UC San Diego
Selective Area Processing for Semiconductor Device Fabrication
- Author(s): Ahles, Christopher Frederick
- Advisor(s): Kummel, Andrew C
- et al.
As photolithography is reaching its fundamental scaling limitations and transistors are transitioning from 2D to 3D architectures, selective area processing using selective chemistry is becoming a requirement for semiconductor device fabrication. For example, the gate-all-around metal oxide semiconductor field effect transistor (GAA MOSFET) is desirable because it gives better electrostatic control over the channel compared to a conventional 2D MOSFET. However the fabrication of a GAA MOSFET requires the fabrication of a nanowire of the channel material, and this processing step requires selective isotropic etching which can only be achieved via selective chemistry. Chapter 2 of this dissertation is focused on the selective isotropic etching of silicon in preference to germanium and SiGe, which can be used for the fabrication of Ge or SiGe nanowires for Ge- or SiGe- channel GAA MOSFETs.

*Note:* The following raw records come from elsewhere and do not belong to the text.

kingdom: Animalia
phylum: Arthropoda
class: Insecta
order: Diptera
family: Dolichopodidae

Chapter 3 of this dissertation describes a selective dry clean which removes native SiOx from Si but does not etch thermal or flowable SiO2. This process is useful, for example, as a preparation step for a selective ALD process which deposits on Si but not on SiO2. A conventional aqueous HF clean would etch the SiO2 as well as the native SiOx and would have to be performed ex situ which would allow for re-contamination of the surface prior to insertion into vacuum. It is shown that careful optimization of a NH3/NF3 based plasma allows for selective removal of native SiOx and gives a cleaner Si/ALD MoSix interface than when aqueous HF is used.

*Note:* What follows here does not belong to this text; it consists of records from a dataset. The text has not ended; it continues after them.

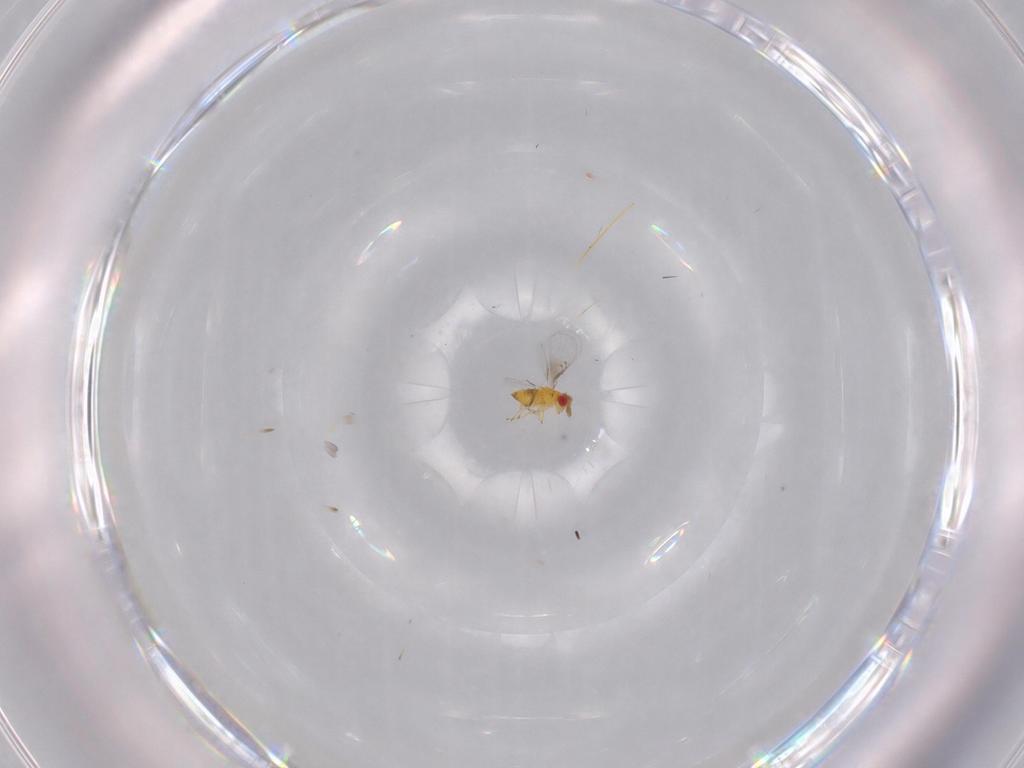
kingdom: Animalia
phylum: Arthropoda
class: Insecta
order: Hymenoptera
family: Trichogrammatidae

As photolithography reaches its fundamental scaling limit, alternative patterning methods are being investigated. One such method, known as spacer-defined double patterning (SDDP) uses selective ALD to deposit a hard mask with atomically precise thickness. This hard mask can then be used to pattern features much smaller than can be achieved via photolithography. Chapter 4 describes a selective water-free ALD of TiO2 on Si and SiO2 in preference to SiCOH. It is envisioned that this ALD TiO2 can be used as a hard mask in a SDDP fabrication scheme. The fact that it is water-free is important because water can corrode metals and SiCOH at high temperature.